- To be done
**A.** From the Ajax hooligan report, pull out the passage starting at "Deetman's decision was" and ending at "Dekker told newspaper Het Parool.", copied word for word.
**B.** Answer these from the Ajax hooligan report:
(i) Who chairs the Official Ajax Fanclub (SVA)?
(ii) Which drugs did Amsterdam police discover at the Ajax Supporters' Home?
(iii) After how many seasons is Deetman open for evaluation of the ban?
**C.** Carry on the Ajax hooligan report, picking up after its final sentence.

15 February: Ajax and mayors Deetman (The Hague) and Cohen (Amsterdam) have announced drastic measures after Friday's  hooligan attack on the ADO Den Haag supporters' home by The Hague's Zuiderpark Stadium. The perpetrators face stadium bans of up to ten years, ADO Den Haag vs Ajax will be played without travelling Ajax supporters for at least three seasons and the Ajax supporters' home, where hard drugs and weapons were found by police the day after the attack, will be closed down for the time being.

The morning after the incident mayor Wim Deetman of The Hague decided to ban the Ajax supporters from Sunday's Eredivisie match between the two clubs. He immediately added that he was considering to extend this ban with another five seasons. On Wednesday, indeed, this ban was confirmed. However, the latter two seasons are 'conditional'. Deetman is open for evaluation after three seasons, to discuss the possibility of lifting the ban.

Deetman's decision was criticized by - amongst others - chairman Daniël Dekker of the Official Ajax Fanclub (SVA). Ajax hooligans attacked the ADO clubhouse on Friday evening, almost two days before the game. Dekker points out that it had nothing to do with the supporters that were going to attend the game on a combi trip on Sunday afternoon. It is possible that some of the hooligans did not even have a ticket to the game, two days later. "The wrong people are punished here," Dekker told newspaper Het Parool.

The Official Ajax Fanclub (SVA) was one of the parties to come up with a package of measures against the perpatrators, in close co-operation with Ajax, the Foundation Ajax Supportershome and the Independent Ajax Fanclub (OFA). The measures include:

  • a stadium ban for ten years from all Ajax matches, home and away
  • denied entrance to the Ajax Supporters' Home and youth complex De Toekomst
  • immediate expulsion from Ajax supporters' clubs
  • sharper rules of conduct for the Ajax Supporters' Home

Ajax had just announced these measures when it became clear that the latter measure will be irrelevant for the time being: mayor Job Cohen announced that the Ajax Supporters' Home will be closed with immediate effect, not because of the hooligan violence itself, but becuase Amsterdam police discovered considerable quantities of cocaine and speed at the Supporters' Home, plus a large number of weapons, when they searched an estimated 150 Ajax supporters at the 'home' on Saturday (the evening after the attack in The Hague), who were believed to prepare for a violent confrontation with their The Hague enemies.

"Unacceptable. This is a disgrace," Cohen told newspaper Het Parool. "We will close the Supporters' Home until Ajax can guarantee us that this will not happen again. That's our policy for bars, discotheques and clubs where drugs and weapons are found and we can make no exceptions for the Ajax Supporters' Home." Cohen announced that he will talk to the Ajax board as soon as possible, to discuss the new conditions under which the home might open its doors again.

- Raw data
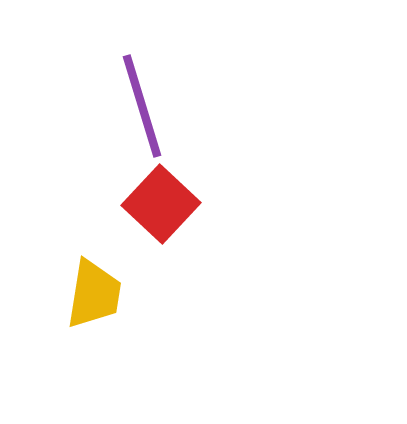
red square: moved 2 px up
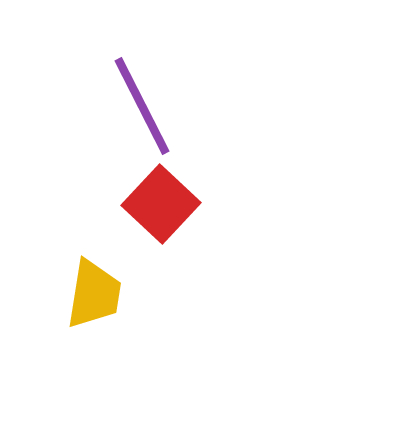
purple line: rotated 10 degrees counterclockwise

- Exercise answers
**A.**
Deetman's decision was criticized by - amongst others - chairman Daniël Dekker of the Official Ajax Fanclub (SVA). Ajax hooligans attacked the ADO clubhouse on Friday evening, almost two days before the game. Dekker points out that it had nothing to do with the supporters that were going to attend the game on a combi trip on Sunday afternoon. It is possible that some of the hooligans did not even have a ticket to the game, two days later. "The wrong people are punished here," Dekker told newspaper Het Parool.

**B.**
(i) Daniël Dekker
(ii) Cocaine and speed
(iii) Three seasons

**C.**
It is not the first time that the Ajax Supporters' Home is closed down by the mayor. In February 2003 the home was closed down temporarily after riots between fans of Ajax and Feyenoord. In October of the same year it was closed again, after large scale fights between fans of Ajax and Belgium's Club Brugge. On both occasions the police claimed that the Supporters' Home was the 'operating base' of Ajax hooligans.

Cohen's decision was ciriticized by both Daniël Dekker of the Official Ajax Fanclub and chairman John Jaakke of AFC Ajax, who told Het Parool earlier this week: "If you close the home down these people will meet up at some other pub or bar. If they're not welcome here, they will simply somewhere else. Closing the home down won't solve anything."

After having announced their 'package' of measures, general director Maarten Fontein said on behalf of Ajax: "We will do anything within our powers to prevent this kind of unacceptable violence. And we will find the perpetrators. These people are no Ajax supporters and this violence has no place within our club or in our stadium. We will impose 10-year stadium bans. That is twice as long as the most severe punishment for this kind of offence so far. Furthermore, Ajax remain firm advocates of a government-enforced stadium ban, with a obligation to report. We believe that the 'Football Act' should be introduced as soon as possible."

Right now there is no such thing as a 'Football Act' in The Netherlands. Such a law would make it easier for police and legal system to arrest and prosecute football hooligans. There is such a law in England. The clubs of the Eredivisie, as well as the KNVB, are advocates of the introduction of a 'Football Act' modelled after the English one. For now, Ajax expect to receive the names this week of the hooligans arrested in The Hague on Friday evening. All that Ajax can do is ban them from Ajax games. "But we presume these individuals will be prosecuted as well," Maarten Fontein said. (MP)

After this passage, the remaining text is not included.